> Excerpted passage
%%
# Okra



## massmanute (Apr 23, 2012)

Not exactly wild game, but let's talk about Okra.

My first exposure to okra was as a 20 year old having my first taste of boiled okra. I must admit it didn't resonate with me. However, there is more to okra than boiled slime. Here's my list of great ways to prepare Okra.

1. Gumbo. This is self evident.
2. Pickle. Good flavor and texture. Virtually no sliminess
3. Spaghetti sauce. Depending on the batch size, including one or two pods is enough... adds flavor and extra body to the sauce.
4. Fried. Roll in cornmeal and pan fry. Yum!

Other ideas? 'Goob, what's your take on okra?


----------



## Rspeters (Apr 4, 2013)

I'm a fan of fried okra. Never tried it any other way.


----------



## chukarflusher (Jan 20, 2014)
%%
> Data records
%%
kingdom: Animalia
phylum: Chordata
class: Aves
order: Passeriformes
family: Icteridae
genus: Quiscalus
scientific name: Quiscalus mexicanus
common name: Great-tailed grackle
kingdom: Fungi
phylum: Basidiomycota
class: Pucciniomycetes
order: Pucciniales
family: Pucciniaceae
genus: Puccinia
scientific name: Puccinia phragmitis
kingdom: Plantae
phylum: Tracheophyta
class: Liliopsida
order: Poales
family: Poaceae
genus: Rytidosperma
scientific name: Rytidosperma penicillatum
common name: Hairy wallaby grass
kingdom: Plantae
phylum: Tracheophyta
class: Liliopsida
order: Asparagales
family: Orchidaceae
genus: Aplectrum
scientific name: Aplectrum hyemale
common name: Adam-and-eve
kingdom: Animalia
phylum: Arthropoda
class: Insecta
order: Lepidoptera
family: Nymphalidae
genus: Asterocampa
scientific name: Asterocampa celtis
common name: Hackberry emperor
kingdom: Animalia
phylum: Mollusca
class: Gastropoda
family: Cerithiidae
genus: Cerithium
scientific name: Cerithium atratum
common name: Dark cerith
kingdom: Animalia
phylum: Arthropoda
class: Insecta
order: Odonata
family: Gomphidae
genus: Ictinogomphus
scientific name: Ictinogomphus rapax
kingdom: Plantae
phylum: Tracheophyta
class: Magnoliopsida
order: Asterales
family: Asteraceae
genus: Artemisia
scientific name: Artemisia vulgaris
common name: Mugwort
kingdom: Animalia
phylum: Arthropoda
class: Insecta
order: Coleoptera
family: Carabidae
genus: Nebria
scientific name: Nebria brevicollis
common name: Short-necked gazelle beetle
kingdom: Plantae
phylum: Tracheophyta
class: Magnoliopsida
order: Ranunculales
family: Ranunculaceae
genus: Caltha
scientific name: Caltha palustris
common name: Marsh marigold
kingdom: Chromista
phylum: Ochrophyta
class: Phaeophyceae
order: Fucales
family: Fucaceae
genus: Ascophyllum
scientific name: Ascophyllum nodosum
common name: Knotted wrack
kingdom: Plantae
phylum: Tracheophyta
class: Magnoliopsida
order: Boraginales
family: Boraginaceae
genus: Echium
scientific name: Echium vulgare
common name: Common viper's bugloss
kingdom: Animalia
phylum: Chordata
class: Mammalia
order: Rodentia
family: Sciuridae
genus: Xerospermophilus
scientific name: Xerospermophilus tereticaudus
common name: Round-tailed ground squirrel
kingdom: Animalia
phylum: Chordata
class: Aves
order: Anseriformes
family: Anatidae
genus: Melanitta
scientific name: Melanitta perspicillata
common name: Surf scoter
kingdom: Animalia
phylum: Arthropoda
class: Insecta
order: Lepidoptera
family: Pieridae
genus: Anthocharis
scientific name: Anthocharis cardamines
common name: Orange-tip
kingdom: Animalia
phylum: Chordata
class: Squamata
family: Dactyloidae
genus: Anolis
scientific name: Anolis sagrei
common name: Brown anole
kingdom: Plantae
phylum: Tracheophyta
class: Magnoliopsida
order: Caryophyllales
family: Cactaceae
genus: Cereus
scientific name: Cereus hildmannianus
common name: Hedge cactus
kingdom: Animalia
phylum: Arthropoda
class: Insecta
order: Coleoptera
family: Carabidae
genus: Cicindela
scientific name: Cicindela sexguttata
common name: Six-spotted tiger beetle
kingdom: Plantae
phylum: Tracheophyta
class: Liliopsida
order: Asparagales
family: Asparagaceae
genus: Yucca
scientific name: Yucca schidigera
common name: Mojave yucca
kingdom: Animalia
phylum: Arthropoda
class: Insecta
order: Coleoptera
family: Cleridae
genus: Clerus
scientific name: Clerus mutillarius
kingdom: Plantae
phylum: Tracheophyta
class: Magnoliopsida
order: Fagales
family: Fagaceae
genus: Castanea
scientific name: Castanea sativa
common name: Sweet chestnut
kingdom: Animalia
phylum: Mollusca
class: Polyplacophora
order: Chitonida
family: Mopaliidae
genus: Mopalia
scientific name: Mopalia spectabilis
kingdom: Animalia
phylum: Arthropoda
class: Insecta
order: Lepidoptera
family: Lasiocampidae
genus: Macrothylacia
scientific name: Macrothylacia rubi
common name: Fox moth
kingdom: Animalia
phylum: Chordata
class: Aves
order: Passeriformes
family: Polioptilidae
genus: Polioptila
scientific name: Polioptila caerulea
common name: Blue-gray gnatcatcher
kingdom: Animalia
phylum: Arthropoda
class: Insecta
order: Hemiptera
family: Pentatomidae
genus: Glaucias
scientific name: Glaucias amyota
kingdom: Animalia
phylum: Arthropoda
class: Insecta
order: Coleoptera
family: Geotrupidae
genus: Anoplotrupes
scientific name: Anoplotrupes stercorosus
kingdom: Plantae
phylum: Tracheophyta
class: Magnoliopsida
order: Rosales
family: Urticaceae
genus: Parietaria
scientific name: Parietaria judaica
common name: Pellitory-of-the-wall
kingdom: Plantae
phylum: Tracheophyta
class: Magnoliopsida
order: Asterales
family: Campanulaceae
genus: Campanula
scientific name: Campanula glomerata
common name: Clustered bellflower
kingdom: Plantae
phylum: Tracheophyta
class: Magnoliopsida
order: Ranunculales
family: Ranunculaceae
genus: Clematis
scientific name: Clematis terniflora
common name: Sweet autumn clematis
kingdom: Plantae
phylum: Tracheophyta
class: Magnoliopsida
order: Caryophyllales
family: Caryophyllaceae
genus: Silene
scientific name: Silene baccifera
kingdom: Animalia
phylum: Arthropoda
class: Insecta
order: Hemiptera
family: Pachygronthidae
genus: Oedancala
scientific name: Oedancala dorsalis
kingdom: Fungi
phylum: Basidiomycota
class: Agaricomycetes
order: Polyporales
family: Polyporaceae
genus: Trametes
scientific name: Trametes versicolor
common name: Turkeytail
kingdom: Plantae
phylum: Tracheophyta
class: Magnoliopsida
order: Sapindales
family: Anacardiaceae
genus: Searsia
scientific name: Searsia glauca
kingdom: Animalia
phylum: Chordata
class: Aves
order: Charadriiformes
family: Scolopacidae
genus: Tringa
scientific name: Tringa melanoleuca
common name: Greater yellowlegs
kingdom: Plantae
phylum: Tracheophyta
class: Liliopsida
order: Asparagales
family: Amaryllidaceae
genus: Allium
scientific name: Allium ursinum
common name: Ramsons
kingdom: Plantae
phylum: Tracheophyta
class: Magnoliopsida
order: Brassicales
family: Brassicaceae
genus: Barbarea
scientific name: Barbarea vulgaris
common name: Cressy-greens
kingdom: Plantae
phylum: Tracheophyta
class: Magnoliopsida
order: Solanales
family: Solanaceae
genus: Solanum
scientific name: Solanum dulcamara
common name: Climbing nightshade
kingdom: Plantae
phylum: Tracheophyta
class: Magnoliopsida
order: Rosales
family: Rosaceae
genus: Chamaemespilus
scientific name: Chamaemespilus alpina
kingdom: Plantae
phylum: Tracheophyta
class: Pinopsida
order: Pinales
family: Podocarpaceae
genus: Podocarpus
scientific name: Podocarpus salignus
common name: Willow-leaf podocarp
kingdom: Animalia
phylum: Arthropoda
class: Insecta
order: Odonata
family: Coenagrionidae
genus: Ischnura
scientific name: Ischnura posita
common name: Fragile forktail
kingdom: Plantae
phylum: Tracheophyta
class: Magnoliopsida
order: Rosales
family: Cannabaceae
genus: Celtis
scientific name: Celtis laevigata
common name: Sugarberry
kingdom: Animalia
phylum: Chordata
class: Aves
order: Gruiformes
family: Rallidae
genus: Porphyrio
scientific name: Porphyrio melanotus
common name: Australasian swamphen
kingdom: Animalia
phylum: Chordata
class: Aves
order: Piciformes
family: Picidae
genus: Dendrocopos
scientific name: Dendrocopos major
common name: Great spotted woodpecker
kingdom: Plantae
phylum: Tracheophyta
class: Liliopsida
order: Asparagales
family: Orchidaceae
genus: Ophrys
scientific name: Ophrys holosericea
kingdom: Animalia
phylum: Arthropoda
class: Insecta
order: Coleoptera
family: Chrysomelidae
%%
> Your tasks
a) Render the lines of the listing from the one containing "class: Agaricomycetes" through the one containing "family: Scolopacidae" as a numbered list, omitting any blank lines.
b) Write the next part of the okra discussion thread, starting after its final line.

> Responses in order
a)
1. class: Agaricomycetes
2. order: Polyporales
3. family: Polyporaceae
4. genus: Trametes
5. scientific name: Trametes versicolor
6. common name: Turkeytail
7. kingdom: Plantae
8. phylum: Tracheophyta
9. class: Magnoliopsida
10. order: Sapindales
11. family: Anacardiaceae
12. genus: Searsia
13. scientific name: Searsia glauca
14. kingdom: Animalia
15. phylum: Chordata
16. class: Aves
17. order: Charadriiformes
18. family: Scolopacidae

b)
Fried up with a pan full of other veggies I grow it in my garden and eat them in omlets all summer long my favorite veggie my wife loves them on the bbq put them on skewers and add lemon juice oil and salt and pepper and cook on the grill it's delicious


----------



## wyogoob (Sep 7, 2007)

massmanute said:


> Not exactly wild game, but let's talk about Okra.
> 
> My first exposure to okra was as a 20 year old having my first taste of boiled okra. I must admit it didn't resonate with me. However, there is more to okra than boiled slime. Here's my list of great ways to prepare Okra.
> 
> ...


It's always in my freezer. You never know when you need to make a pot of gumbo.

Mrs Goob likes it pickled.

I grew it a couple times back home. It takes forever to grow and ties up a lot of space.

I never had it in spaghetti, sounds good.

.


----------



## Dunkem (May 8, 2012)

I also grew it one time>not worth it.

Great deep fried,never had it pickled.


----------



## Nambaster (Nov 15, 2007)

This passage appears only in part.